The unstructured data will be incorporated using technologies that already exist, including text interpretation, first to find any specific nouns or events that are called out from the unstructured data. Using this information, the unstructured data can be cross-referenced to instances and by extension into the entire enterprise data network.

How to Get Started

This all sounds a bit incredible. And the endgame is likely a ways off. But we don't have to go to the endgame for this to be useful. As Jim Hendler says, "A little bit of semantics goes a long way." Even if we only pick a few topics to index in our meta-data repository, and even if we choose a few well-known rogue applications to cross-reference, and even if we only grab the low hanging fruit from our unstructured data, as many companies are already doing, we will still see considerable benefit.
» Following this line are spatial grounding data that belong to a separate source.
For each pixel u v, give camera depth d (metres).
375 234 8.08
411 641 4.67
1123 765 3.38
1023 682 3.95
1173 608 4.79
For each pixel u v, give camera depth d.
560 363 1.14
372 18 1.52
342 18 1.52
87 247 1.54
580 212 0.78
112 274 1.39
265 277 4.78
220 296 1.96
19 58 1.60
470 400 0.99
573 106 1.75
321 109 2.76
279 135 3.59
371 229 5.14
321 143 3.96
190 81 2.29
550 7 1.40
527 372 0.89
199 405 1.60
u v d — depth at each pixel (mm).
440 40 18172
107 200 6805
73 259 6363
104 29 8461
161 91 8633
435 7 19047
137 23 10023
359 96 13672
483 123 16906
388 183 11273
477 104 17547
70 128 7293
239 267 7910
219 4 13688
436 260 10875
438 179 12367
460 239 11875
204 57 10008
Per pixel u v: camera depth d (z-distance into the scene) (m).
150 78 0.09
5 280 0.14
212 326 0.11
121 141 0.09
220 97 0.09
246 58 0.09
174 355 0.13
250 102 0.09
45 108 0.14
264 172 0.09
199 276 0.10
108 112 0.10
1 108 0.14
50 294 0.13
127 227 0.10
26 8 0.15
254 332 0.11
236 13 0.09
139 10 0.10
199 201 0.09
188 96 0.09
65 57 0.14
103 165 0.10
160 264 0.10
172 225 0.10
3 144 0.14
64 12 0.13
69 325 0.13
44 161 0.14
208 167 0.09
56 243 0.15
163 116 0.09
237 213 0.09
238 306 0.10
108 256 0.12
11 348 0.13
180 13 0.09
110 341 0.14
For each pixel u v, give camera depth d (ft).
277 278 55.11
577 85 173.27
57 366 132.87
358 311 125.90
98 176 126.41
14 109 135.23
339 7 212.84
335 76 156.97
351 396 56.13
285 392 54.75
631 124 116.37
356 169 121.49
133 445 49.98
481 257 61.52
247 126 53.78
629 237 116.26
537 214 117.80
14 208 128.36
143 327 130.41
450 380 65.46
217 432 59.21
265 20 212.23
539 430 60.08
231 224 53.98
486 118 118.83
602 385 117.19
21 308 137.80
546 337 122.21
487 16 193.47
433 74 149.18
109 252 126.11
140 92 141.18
Many content management and some knowledge management projects are aimed at using humans to perform this style of indexing on the reference documents that we often use in our organizations. But with a little extension this can go considerably farther. As it is, it's generally an island unto itself. But as we're proposing here the island can be extended and incorporated into the broader enterprise landscape.

Concluding Thoughts

We've barely scratched the surface here. However, many of the technologies needed to make this work already exist and have been proven in isolated settings. What are needed are companies willing to invest in the research and infrastructure in order to profitably include the other 95% of their information infrastructure into their enterprise architecture.